Enfin, le texte comprend un mécanisme de plafonnement pour les personnes physiques redevables au titre de structures étrangères : la taxe est réduite lorsque le total formé par cette taxe et certains impôts sur les revenus excède 75 % des revenus mondiaux nets de l’année précédente, selon les modalités prévues par la loi.

Entrée en vigueur

La taxe est due au titre des exercices clos à compter du 31 décembre 2026. Il ne s’agit donc pas d’une imposition immédiatement payable dès 2026 sur les situations en cours, mais d’un dispositif qui commence à produire ses effets à partir des clôtures concernées. Ce point est expressément prévu par l’article 7 de la loi de finances pour 2026 et repris dans la version codifiée du CGI.

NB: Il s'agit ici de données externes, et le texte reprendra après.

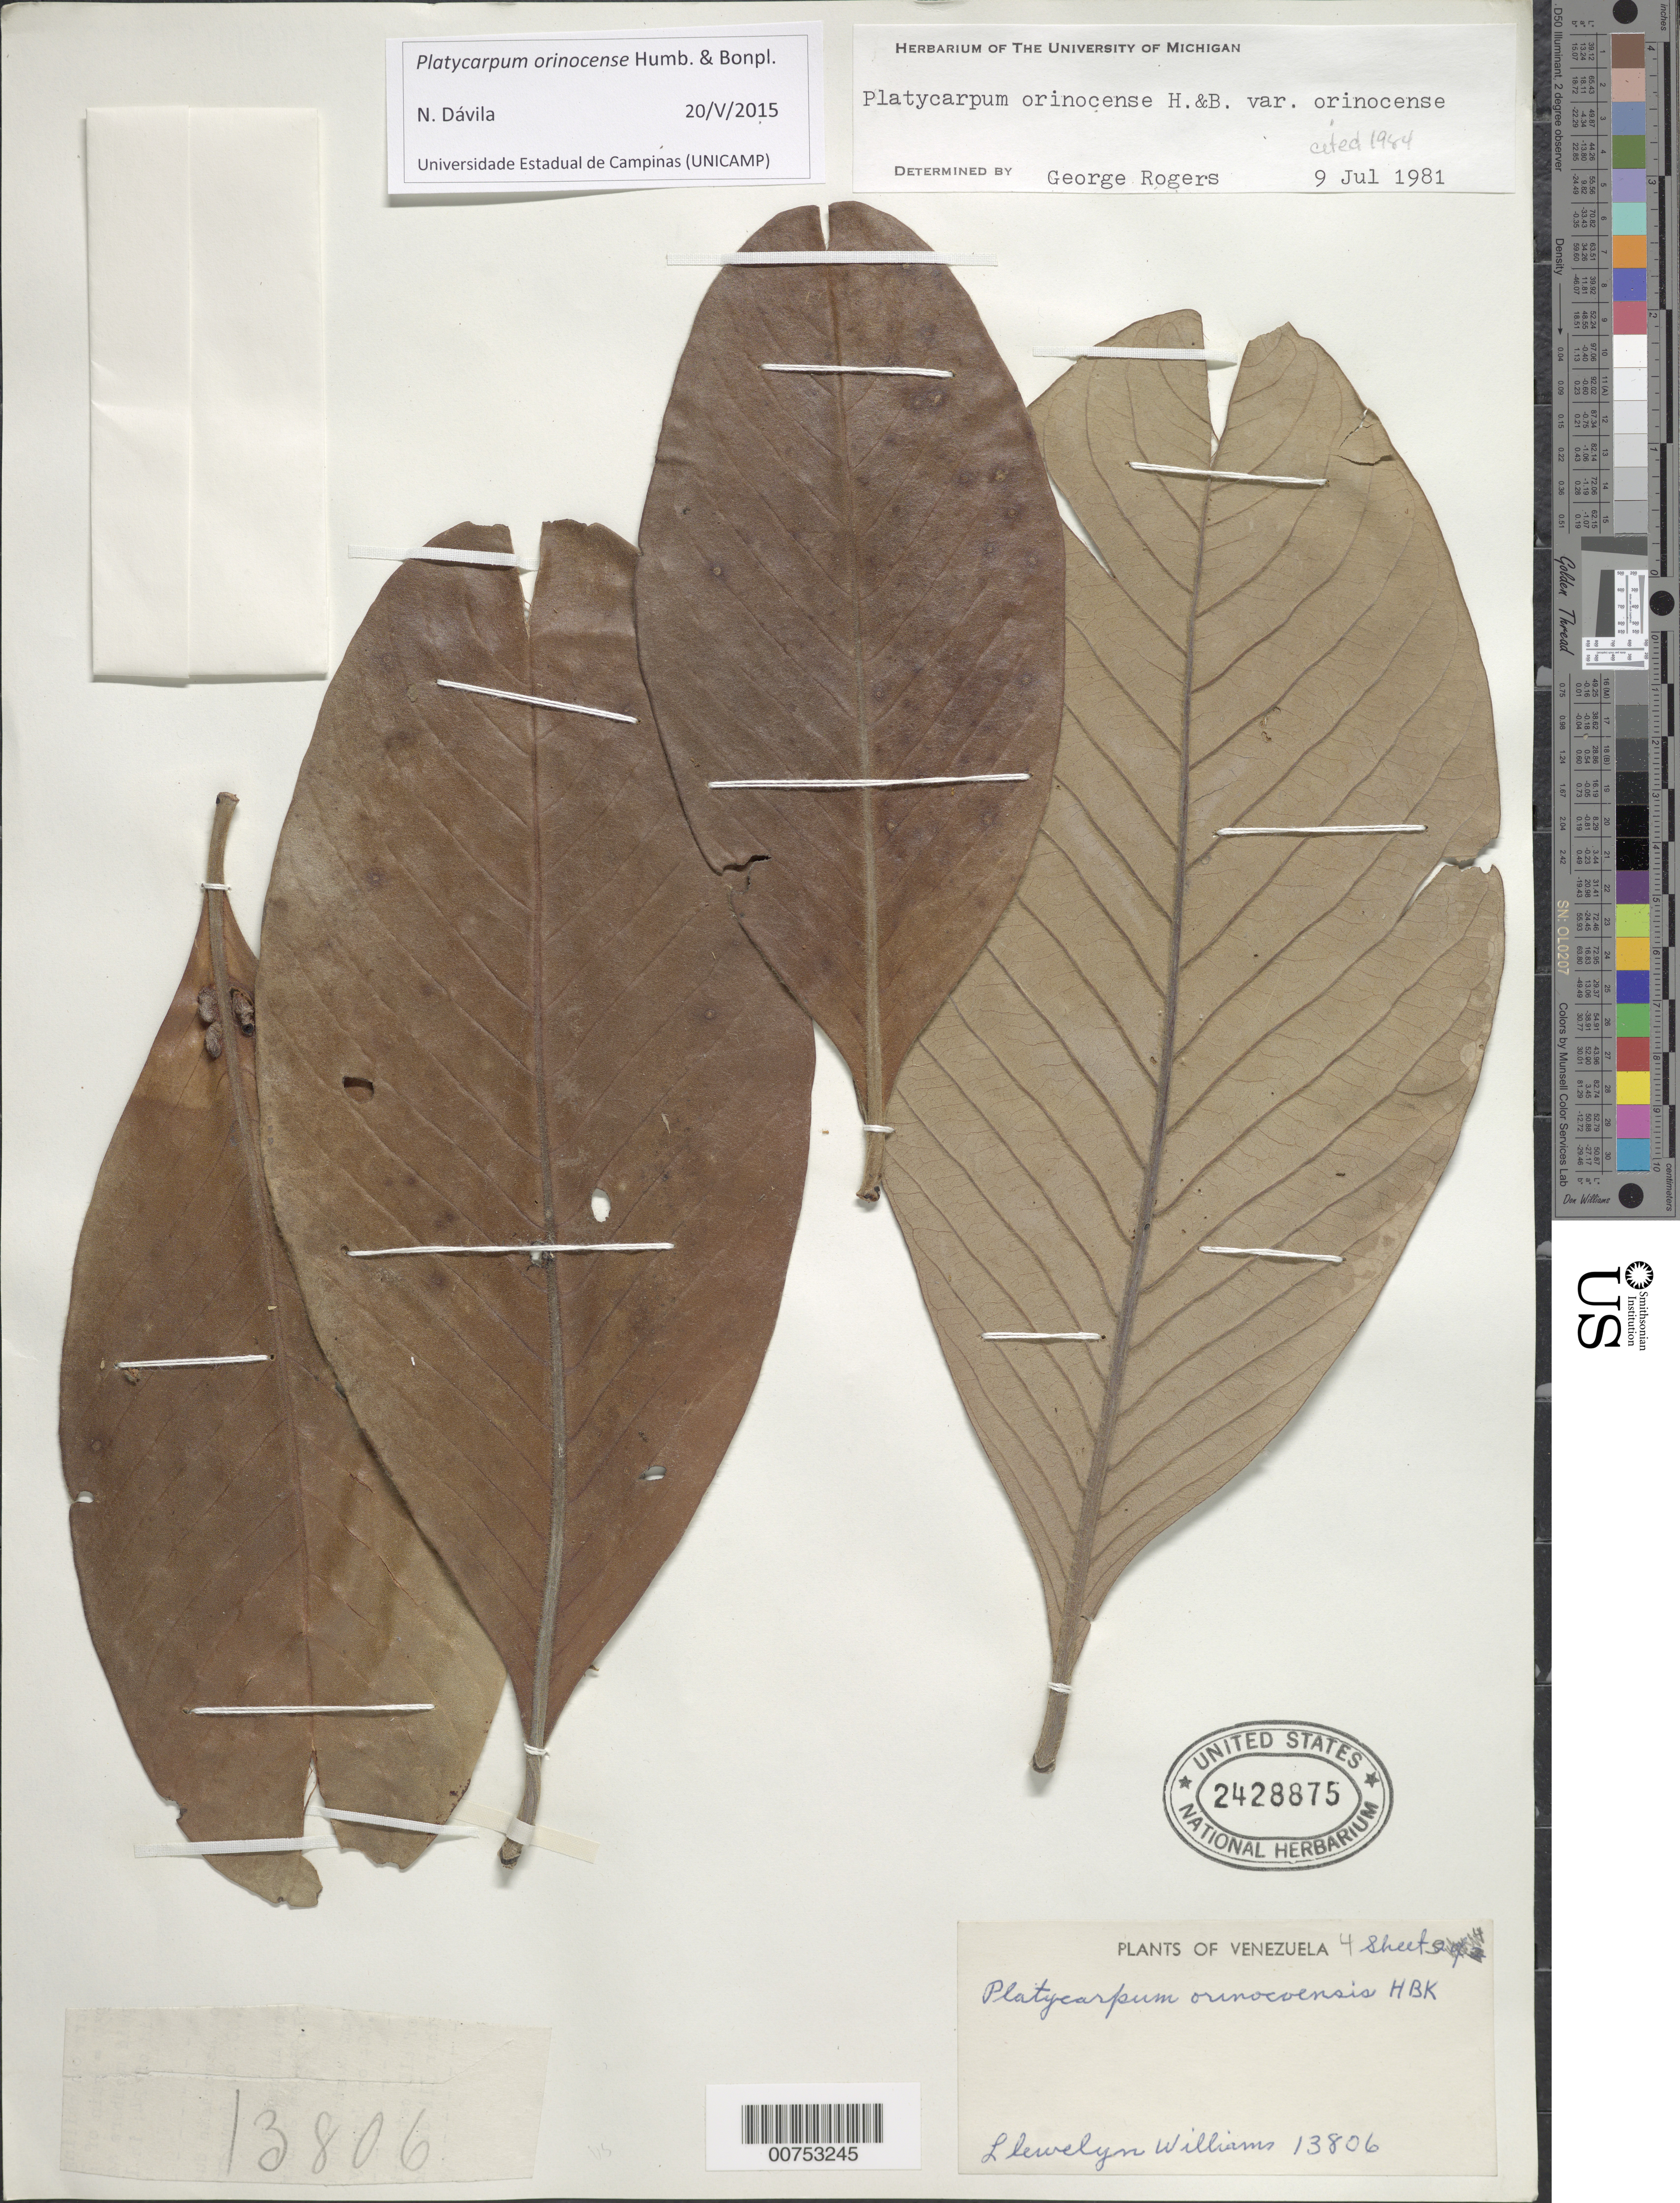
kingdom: Plantae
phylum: Tracheophyta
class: Magnoliopsida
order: Gentianales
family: Rubiaceae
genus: Platycarpum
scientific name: Platycarpum orinocense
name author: Bonpl.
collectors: Ll. Williams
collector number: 13806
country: Venezuela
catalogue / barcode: US 2428875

Portée pratique de la réforme

En pratique, cette nouvelle imposition ne vise pas indistinctement toutes les holdings. Elle cible surtout les holdings patrimoniales à dominante passive, contrôlées par des personnes physiques, qui détiennent des actifs de confort, de prestige ou de jouissance personnelle. Le seuil de 5 millions d’euros d’actifs, le critère de contrôle par une personne physique et la prédominance de revenus passifs montrent que le législateur a entendu viser une catégorie étroite de structures patrimoniales plutôt qu’un outil général de détention ou de transmission d’entreprise.

L’enjeu pour les groupes familiaux et les praticiens sera désormais double : d’une part, qualifier correctement la nature des revenus et l’usage réel des actifs ; d’autre part, documenter l’affectation opérationnelle éventuelle de certains biens pour éviter qu’ils ne tombent dans l’assiette. La réforme appelle aussi une vigilance particulière pour les schémas internationaux, puisque le texte fait peser la charge fiscale sur les personnes physiques françaises détenant des structures étrangères concernées.